15 Temmuz’un demokrasi tarihinde bir hayli açıdan olduğu üzere yargı kültürü bakımından da bir dönüm noktası niteliğinde olduğunu söz eden Erdoğan,” Darbecilere karşı verilen çabayı anıtlaştıran demokrasi ve adalet nöbeti adliye koridorlarında çabucak o gece başlatılan soruşturma ve gözaltılar ile perçinlendi. Hakkın, milletin, devletin ve en başta adaletin yanında saf tutan yargı mensuplarımız, Cumhuriyet tarihimizde birinci kere bir darbe teşebbüsüne karşı hamasetle ve kararlılıkla hukuku işletti. Bu onurlu duruş, Türk yargısının önünde tertemiz bir sayfa açmış, geleceğin yargıçlarına savcılarına rehberlik edecek büyük bir emsal olmuştur. Bir defa daha bu kutlu gayrette emeği geçen herkesi tebrik ediyor, şehitlerimizi rahmetle yad ediyor, kahramanlarımızın her birinin alınlarından öpüyorum. Geçmişte yaşananlardan çıkarılması gereken en değerli ders, yargı bağımsızlığı ve tarafsızlığının, hukuka bağlı kalmanın, demokrasimiz ve hukuk devleti açısından hayati değere sahip olduğu gerçeğidir” biçiminde konuştu.
“Adalet ömrün her alanında, toplumun her bölümünde, devletin tüm misyonlarında aranmalı ve titizlikle yerine getirilmelidir”
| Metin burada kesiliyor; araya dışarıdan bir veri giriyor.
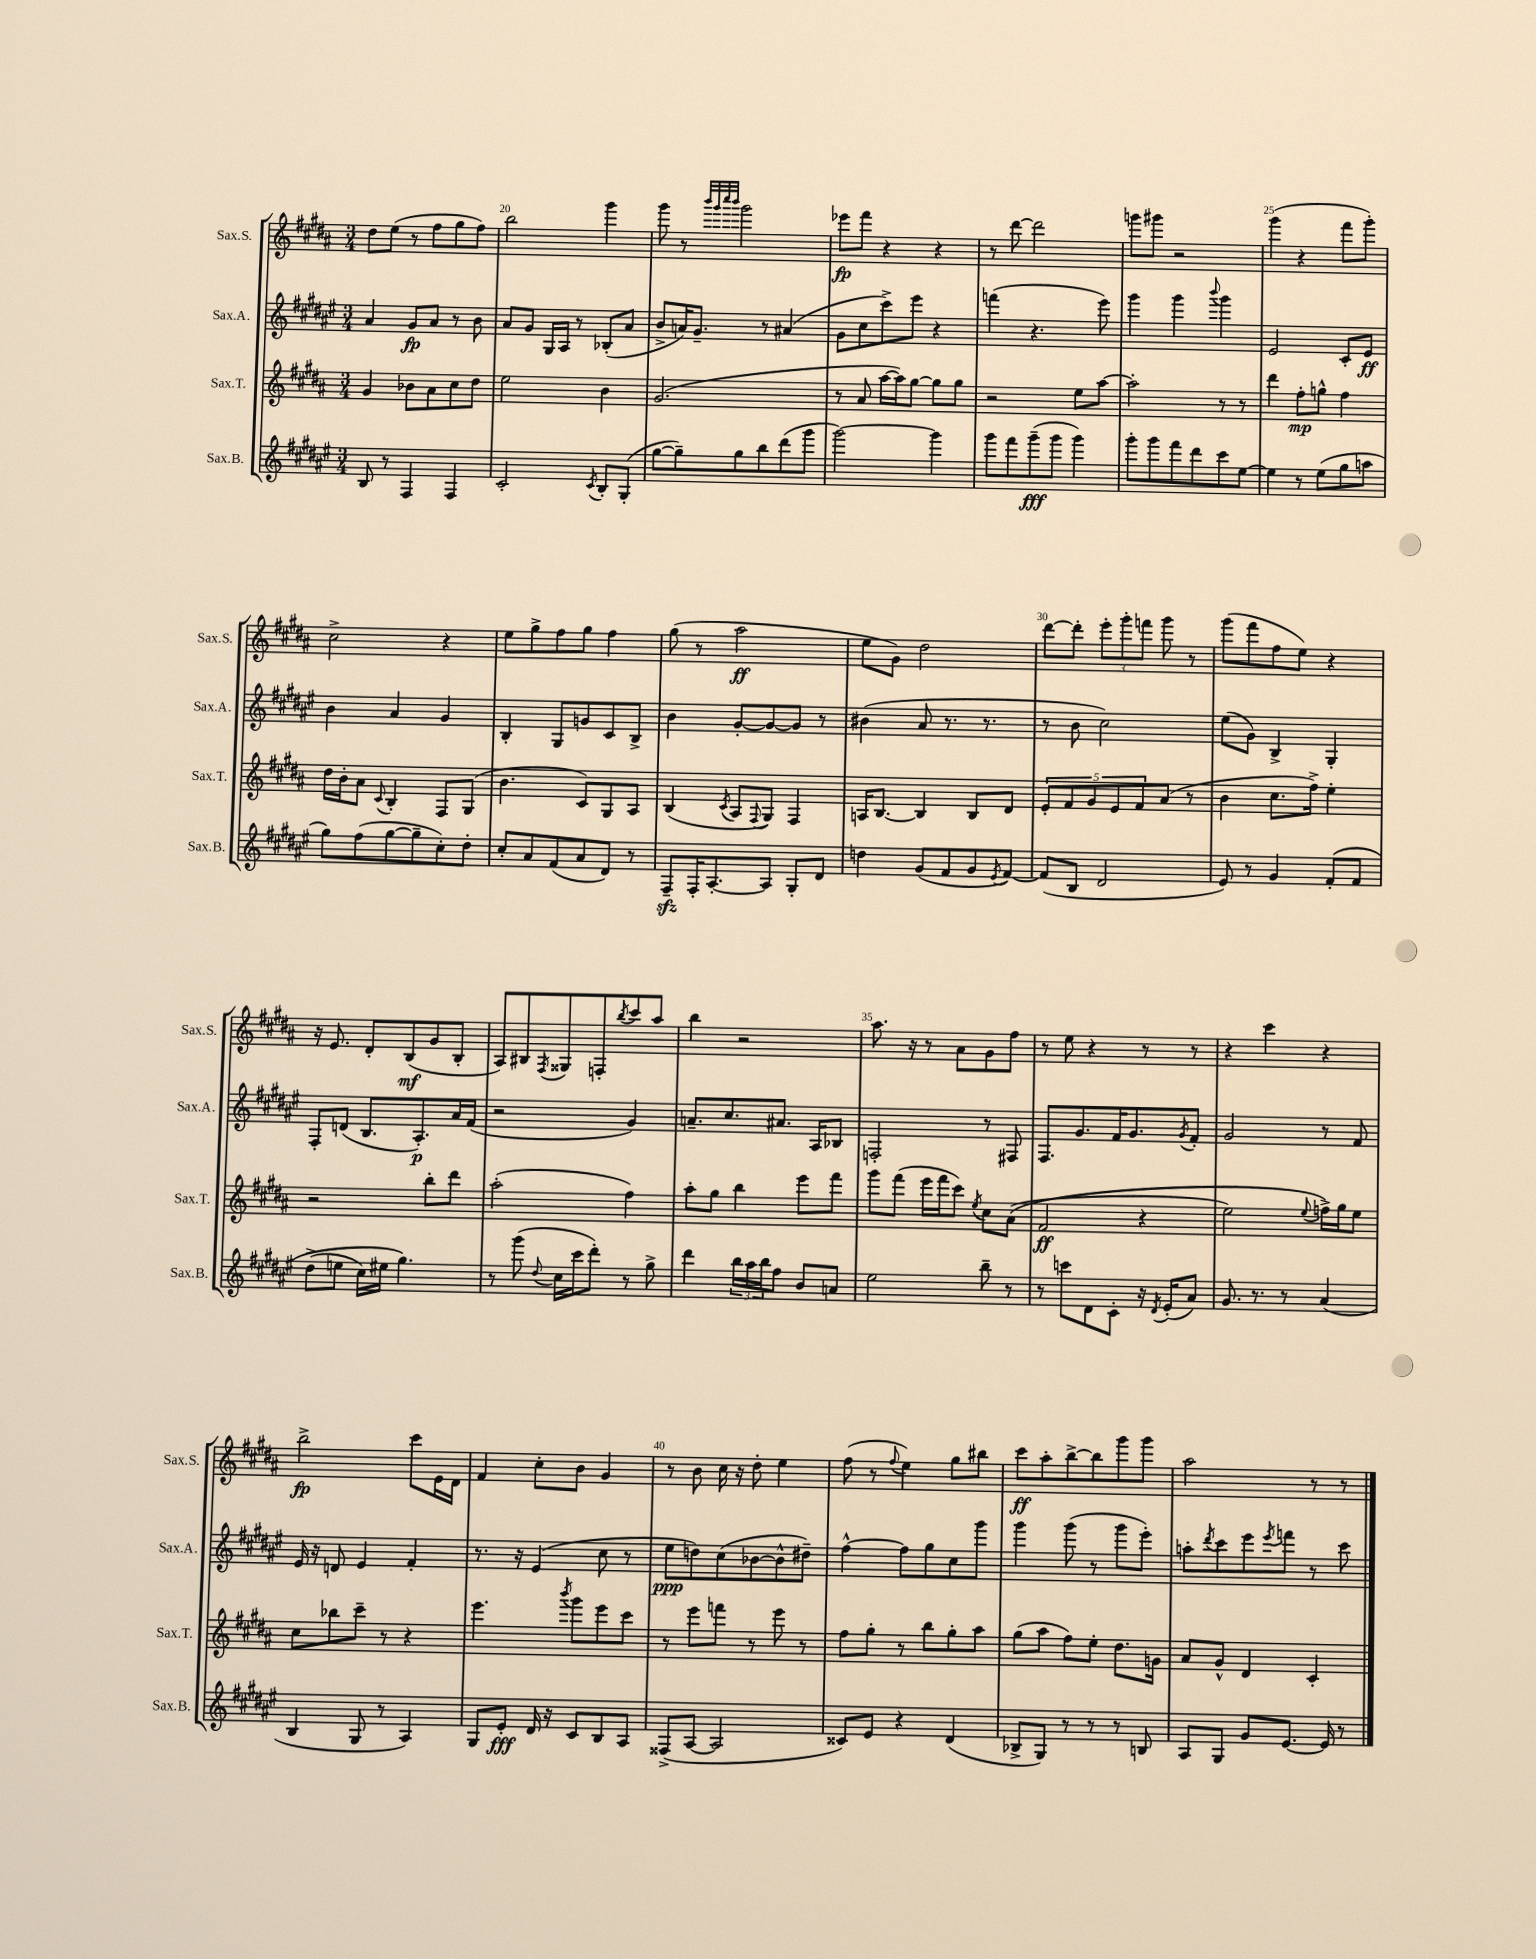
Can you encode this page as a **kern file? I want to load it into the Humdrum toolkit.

**kern	**dynam	**kern	**dynam	**kern	**dynam	**kern	**dynam
*part4	*part4	*part3	*part3	*part2	*part2	*part1	*part1
*staff4	*staff4	*staff3	*staff3	*staff2	*staff2	*staff1	*staff1
*I"Sax.B.	*	*I"Sax.T.	*	*I"Sax.A.	*	*I"Sax.S.	*
*I'Sax.B.	*	*I'Sax.T.	*	*I'Sax.A.	*	*I'Sax.S.	*
*clefG2	*	*clefG2	*	*clefG2	*	*clefG2	*
*k[f#c#g#d#a#e#]	*	*k[f#c#g#d#a#]	*	*k[f#c#g#d#a#e#]	*	*k[f#c#g#d#a#]	*
*M3/4	*	*M3/4	*	*M3/4	*	*M3/4	*
=19	=19	=19	=19	=19	=19	=19	=19
8B/	.	4g#/	.	4a#/	.	8dd#\L	.
8r	.	.	.	.	.	(8ee\J	.
4F#/	.	8b-X\L	.	8g#/L	fp	8r	.
.	.	8a#\	.	8a#/J	.	8ff#\L	.
4F#/	.	8cc#\	.	8r	.	8gg#\	.
.	.	8dd#\J	.	8b\	.	8ff#\J)	.
=20	=20	=20	=20	=20	=20	=20	=20
2c#'/	.	2ee\	.	8a#/L	.	2bb\	.
.	.	.	.	8g#/J	.	.	.
.	.	.	.	16G#/LL	.	.	.
.	.	.	.	16A#/JJ	.	.	.
.	.	.	.	8r	.	.	.
8qc#/	.	.	.	.	.	.	.
8B'/L	.	4b\	.	(8B-X'/L	.	4ggg#\	.
(8G#'/J	.	.	.	8a#/J	.	.	.
=21	=21	=21	=21	=21	=21	=21	=21
[8gg#\L	.	(2.g#/	.	8b^/L	.	8ggg#\	.
8gg#~\])	.	.	.	16an/K)	.	8r	.
.	.	.	.	8.g#~/J	.	.	.
.	.	.	.	.	.	32qqbbb/LLL	.
.	.	.	.	.	.	32qqggg#/	.
.	.	.	.	.	.	32qqcccc#/	.
.	.	.	.	.	.	32qqbbb/JJJ	.
8gg#\	.	.	.	.	.	2ggg#\	.
8bb\	.	.	.	8r	.	.	.
(8ddd#\	.	.	.	(4a#X/	.	.	.
8ggg#\J	.	.	.	.	.	.	.
=22	=22	=22	=22	=22	=22	=22	=22
[2ggg#\)	.	8r	.	8g#\L	.	8eee-X\L	fp
.	.	8a#/	.	8cc#\	.	8fff#\J	.
.	.	[16aa#\LL	.	8ccc#^\)	.	4r	.
.	.	16aa#\J])	.	.	.	.	.
.	.	[8gg#\J	.	8eee#\J	.	.	.
4ggg#\]	.	8gg#\L]	.	4r	.	4r	.
.	.	8gg#\J	.	.	.	.	.
=23	=23	=23	=23	=23	=23	=23	=23
8ggg#\L	.	2r	.	(4fffn\	.	8r	.
8fff#\	.	.	.	.	.	[8ddd#\	.
(8ggg#~\	fff	.	.	4.r	.	2ddd#\]	.
8ggg#\J	.	.	.	.	.	.	.
4ggg#\)	.	8ee\L	.	.	.	.	.
.	.	[8aa#\J	.	8eee#\)	.	.	.
=24	=24	=24	=24	=24	=24	=24	=24
8ggg#'\L	.	2aa#'\]	.	4ggg#\	.	8gggn\L	.
8ggg#\	.	.	.	.	.	8ggg#X\J	.
8fff#\	.	.	.	4ggg#\	.	2r	.
8ddd#\	.	.	.	.	.	.	.
.	.	.	.	8qqbbb/	.	.	.
8ccc#\	.	8r	.	4ggg#\	.	.	.
[8ee#\J	.	8r	.	.	.	.	.
=25	=25	=25	=25	=25	=25	=25	=25
4ee#\]	.	4ddd#\	.	2e#/	.	(4ggg#\	.
8r	.	8ff#'\L	mp	.	.	4r	.
(8ee#\L	.	8ggn^^\J	.	.	.	.	.
8gg#\	.	4ff#\	.	8c#'/L	.	8fff#\L	.
8aan\J	.	.	.	8e#/J	ff	8ggg#'\J)	.
!!LO:LB:g=z
=26	=26	=26	=26	=26	=26	=26	=26
8gg#\L)	.	16dd#\LL	.	4b\	.	2cc#^\	.
.	.	16b'\J	.	.	.	.	.
(8ff#\	.	8a#\J	.	.	.	.	.
.	.	8qqc#/	.	.	.	.	.
[8gg#\	.	4B'/	.	4a#/	.	.	.
8gg#~\]	.	.	.	.	.	.	.
8cc#'\)	.	8F#/L	.	4g#/	.	4r	.
8dd#'\J	.	(8G#/J	.	.	.	.	.
=27	=27	=27	=27	=27	=27	=27	=27
8cc#'/L	.	4.b\	.	4B'/	.	8ee\L	.
8a#/	.	.	.	.	.	8gg#^\	.
(8f#/	.	.	.	8G#/L	.	8ff#\	.
8a#/	.	8c#/L)	.	8gn/	.	8gg#\J	.
8d#/J)	.	8G#/	.	8c#/	.	4ff#\	.
8r	.	8A#/J	.	8B^/J	.	.	.
=28	=28	=28	=28	=28	=28	=28	=28
8F#zz~/L	.	(4B/	.	4b\	.	(8gg#\	.
16F#'/K	.	.	.	.	.	8r	.
[8.A#'/	.	.	.	.	.	.	.
.	.	8qc#/	.	.	.	.	.
.	.	8A#/L	.	[8g#'/L	.	2aa#\	ff
.	.	8qqF#/	.	.	.	.	.
8A#/J]	.	8G#/J)	.	8g#/_	.	.	.
8G#'/L	.	4F#/	.	8g#/J]	.	.	.
8d#/J	.	.	.	8r	.	.	.
=29	=29	=29	=29	=29	=29	=29	=29
4ddn\	.	16An/KL	.	(4b#X\	.	8ee\L	.
.	.	[8.B/J	.	.	.	.	.
.	.	.	.	.	.	8g#\J)	.
(8g#/L	.	4B/]	.	8a#/	.	2dd#\	.
8f#/	.	.	.	8.r	.	.	.
8g#/	.	8B/L	.	.	.	.	.
.	.	.	.	8.r	.	.	.
8qe#/	.	.	.	.	.	.	.
[8f#/J)	.	8d#/J	.	.	.	.	.
=30	=30	=30	=30	=30	=30	=30	=30
(8f#/L]	.	10e'/L	.	8r	.	[8ddd#\L	.
.	.	10f#/	.	.	.	.	.
8B/J	.	.	.	8b\	.	8ddd#'\J]	.
.	.	10g#/	.	.	.	.	.
2d#/	.	.	.	2cc#\)	.	12eee'\L	.
.	.	10e/	.	.	.	.	.
.	.	.	.	.	.	12ggg#'\	.
.	.	10f#/	.	.	.	.	.
.	.	.	.	.	.	12fffn\J	.
.	.	(8a#/J	.	.	.	8ggg#\	.
.	.	8r	.	.	.	8r	.
=31	=31	=31	=31	=31	=31	=31	=31
8e#/)	.	4b\	.	(8ee#\L	.	(8ggg#\L	.
8r	.	.	.	8g#\J)	.	8fff#\	.
4g#/	.	8.cc#\L	.	4B^/	.	8ff#\	.
.	.	.	.	.	.	8ee\J)	.
.	.	16ff#^\Jk)	.	.	.	.	.
(8f#'/L	.	4ee'\	.	4G#'/	.	4r	.
8f#/J	.	.	.	.	.	.	.
!!LO:LB:g=z
=32	=32	=32	=32	=32	=32	=32	=32
(8dd#^\L	.	2r	.	8F#'/L	.	16r	.
.	.	.	.	.	.	8.e/	.
8een\J	.	.	.	(8dn/J	.	.	.
16cc#\LL)	.	.	.	8.B/L	.	8d#'/L	.
16ee#X\JJ	.	.	.	.	.	.	.
4.gg#\)	.	.	.	.	.	(8B/	mf
.	.	.	.	8.A#'/)	p	.	.
.	.	8bb'\L	.	.	.	8g#/	.
.	.	8ddd#\J	.	16a#/L	.	8B'/J	.
.	.	.	.	(16f#/JJ	.	.	.
=33	=33	=33	=33	=33	=33	=33	=33
8r	.	(2aa#'\	.	2r	.	8A#/L)	.
(8ggg#\	.	.	.	.	.	8B#X/	.
8qqdd#/	.	.	.	.	.	8qF#/	.
16cc#\LL	.	.	.	.	.	8G##X/	.
16ccc#\J	.	.	.	.	.	.	.
8ddd#'\J)	.	.	.	.	.	8Fn'/	.
.	.	.	.	.	.	8qbb/	.
8r	.	4ff#\)	.	4g#/)	.	8ccc#/	.
8gg#^\	.	.	.	.	.	8aa#/J	.
=34	=34	=34	=34	=34	=34	=34	=34
4ddd#\	.	8aa#'\L	.	8.an~/L	.	4bb\	.
.	.	8gg#\J	.	.	.	.	.
.	.	.	.	8.cc#/	.	.	.
24bb\LL	.	4bb\	.	.	.	2r	.
24aa#\	.	.	.	.	.	.	.
24bb\J	.	.	.	.	.	.	.
8ff#\J	.	.	.	8.a#X/J	.	.	.
8b/L	.	8eee\L	.	.	.	.	.
.	.	.	.	16A#/KL	.	.	.
8an/J	.	8fff#\J	.	8B-X/J	.	.	.
=35	=35	=35	=35	=35	=35	=35	=35
2ee#\	.	8ggg#\L	.	2Fn'/	.	8.aa#\	.
.	.	(8fff#\J	.	.	.	.	.
.	.	.	.	.	.	16r	.
.	.	16eee\LL	.	.	.	8r	.
.	.	16fff#\J	.	.	.	.	.
.	.	8ccc#\J)	.	.	.	8a#\L	.
.	.	8qee/	.	.	.	.	.
8bb~\	.	8cc#\L	.	8r	.	8g#\	.
8r	.	((8a#\J	.	8F#X/	.	8ff#\J	.
=36	=36	=36	=36	=36	=36	=36	=36
8r	.	2f#/	ff	8.F#/L	.	8r	.
8cccn\L	.	.	.	.	.	8ee\	.
.	.	.	.	8.g#/	.	.	.
8d#\	.	.	.	.	.	4r	.
8c#'\J	.	.	.	16f#/K	.	.	.
.	.	.	.	8.g#/	.	.	.
16r	.	4r	.	.	.	8r	.
8qd#/	.	.	.	.	.	.	.
(16e#'/KL	.	.	.	.	.	.	.
.	.	.	.	8qg#/	.	.	.
8a#/J)	.	.	.	8f#'/J	.	8r	.
=37	=37	=37	=37	=37	=37	=37	=37
8.g#/	.	2ee\)	.	2g#/	.	4r	.
8.r	.	.	.	.	.	.	.
.	.	.	.	.	.	4ccc#\	.
8r	.	.	.	.	.	.	.
.	.	8qqee/	.	.	.	.	.
(4a#/	.	16ffn^\LL)	.	8r	.	4r	.
.	.	16gg#\J	.	.	.	.	.
.	.	8ee\J	.	8f#/	.	.	.
!!LO:LB:g=z
=38	=38	=38	=38	=38	=38	=38	=38
4B/	.	8cc#\L	.	16e#/	.	2bb^\	fp
.	.	.	.	16r	.	.	.
.	.	8bb-X\	.	8dn/	.	.	.
8G#/	.	8ccc#~\J	.	4e#/	.	.	.
8r	.	8r	.	.	.	.	.
4A#/)	.	4r	.	4f#'/	.	8ccc#\L	.
.	.	.	.	.	.	16e\L	.
.	.	.	.	.	.	16d#\JJ	.
=39	=39	=39	=39	=39	=39	=39	=39
8G#/L	.	4.eee\	.	8.r	.	4f#/	.
8e#'/J	fff	.	.	.	.	.	.
.	.	.	.	16r	.	.	.
16d#/	.	.	.	(4e#/	.	8cc#'\L	.
16r	.	.	.	.	.	.	.
.	.	8qbbb/	.	.	.	.	.
8c#/L	.	8ggg#\L	.	.	.	8b\J	.
8B/	.	8eee\	.	8cc#\	.	4g#/	.
8A#/J	.	8ccc#\J	.	8r	.	.	.
=40	=40	=40	=40	=40	=40	=40	=40
(8F##X^/L	.	8r	.	8ee#\L	ppp	8r	.
[8A#/J	.	8eee\L	.	8ddn\)	.	8b\	.
2A#/]	.	8fffn\J	.	(8cc#\	.	16cc#\	.
.	.	.	.	.	.	16r	.
.	.	8r	.	[8b-X\	.	8dd#'\	.
.	.	8eee\	.	8b-^^\]	.	4ee\	.
.	.	8r	.	8dd#X~\J)	.	.	.
=41	=41	=41	=41	=41	=41	=41	=41
8c##X/L)	.	8ff#\L	.	[4ff#^^\	.	(8ff#\	.
8e#/J	.	8gg#'\J	.	.	.	8r	.
.	.	.	.	.	.	8qqff#/	.
4r	.	8r	.	8ff#\L]	.	4ee\)	.
.	.	8bb\L	.	8gg#\	.	.	.
(4d#/	.	8gg#'\	.	8cc#\	.	8gg#\L	.
.	.	8aa#\J	.	8ggg#\J	.	8bb#X\J	.
=42	=42	=42	=42	=42	=42	=42	=42
8B-X^/L	.	(8gg#\L	.	4ggg#\	.	8ccc#\L	ff
8G#/J)	.	8aa#\J	.	.	.	8aa#'\	.
8r	.	8ff#\L)	.	(8ggg#\	.	[8bb^\	.
8r	.	8ee'\J	.	8r	.	8bb\]	.
8r	.	8.dd#\L	.	8ggg#\L	.	8ggg#\	.
8Bn/	.	.	.	8eee#'\J)	.	8ggg#\J	.
.	.	16gn\Jk	.	.	.	.	.
=43	=43	=43	=43	=43	=43	=43	=43
8A#/L	.	8a#/L	.	8aan'\L	.	2aa#\	.
.	.	.	.	8qddd#/	.	.	.
8G#/J	.	8g#^^/J	.	8ccc#\	.	.	.
8g#/L	.	4d#/	.	8eee#\	.	.	.
.	.	.	.	8qeee#/	.	.	.
[8.e#/J	.	.	.	8fffn\J	.	.	.
.	.	4c#'/	.	8r	.	8r	.
16e#/]	.	.	.	.	.	.	.
8r	.	.	.	8ccc#\	.	8r	.
==	==	==	==	==	==	==	==
*-	*-	*-	*-	*-	*-	*-	*-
Cumhurbaşkanı Erdoğan, FETÖ ile çabanın de süreceğine vurgu yaparak, “Önce darbecilerin, daha sonra vesayetçilerin ve nihayet FETÖ’nün milletimizin adalet hissine vurduğu darbelerin izlerini büsbütün silene kadar çalışmalarımızı sürdüreceğiz. Merhum Aliya İzzetbegoviç’in, “Biz savaşı öldüğümüzde değil, düşmanlarımıza benzediğimizde kaybederiz” kelamını asla unutmayacağız. Bu niçinle haktan, hukuktan asla vazgeçmeyeceğiz. Gayeye giden her yolu mubah goren anlayışı reddediyoruz. Yanlışsız ve düzgün emellerimize, hakikat ve düzgün araçlarla ulaşmaya devam edeceğiz. Adaleti yalnızca adliye binalarına, duruşma salonlarına tahsisli bir kavram olarak görmeyeceğiz. Üstat Necip Fazıl’ın dediği üzere; “adalet, hakkı yerine koymaktır ve sade mahkemelerde değil, hayat ve muamelelerin her şubesinde aranması gerekli esas kaidedir.” Evet, adalet ömrün her alanında, toplumun her bölümünde, devletin tüm misyonlarında aranmalı ve titizlikle yerine getirilmelidir” tabirlerini kullandı.
Yargının bağımsızlık ve tarafsızlığı, kararlarının eleştirilebileceğini söyleyen Erdoğan şunları söylemiş oldu;
“Bu açıdan adil davranma yükümlülüğü her kurum her fert için, hepimiz için geçerli bir yükümlülüktür. birebir vakitte, yargının bağımsızlık ve tarafsızlığı, kararlarının hiç bir şartta eleştirilmeyeceği manasına da gelmez. Mahkeme kararları olağan olarak herkes için bağlayıcıdır. Sistemin bu türlü işlemesi hukuk devletinin en basta gelen koşuludur. Lakin, bir sonucun bağlayıcılığı diğerdir, eleştirilmesi diğerdir. Demokrasilerde, hukukun ve hakkaniyetin hudutları ortasında yargı kararları da eleştirilebilir, tartışılabilir, üzerinde farklı görüşler tabir edilebilir. ömrün ve yapılan işin tabiatı gereği, yargının verdiği sonucu beğenen kadar beğenmeyen de çıkabilir. Hatta yargı kararlarına getirilecek ilmi, türel, makul, mantıklı, yapan tenkitler, yargıya pürüz değil, tam bilakis yargının gelişmesine dayanak olur. Bunun için yargının, kamusal tartışmaya katkı sunan her türlü tenkide açık olması gerektiğine inanıyorum. Doğal bunu yaparken, hakimin ve savcının maddeleri uygulamakla görevli olduğunu asla hatırdan çıkarmamalıyız.”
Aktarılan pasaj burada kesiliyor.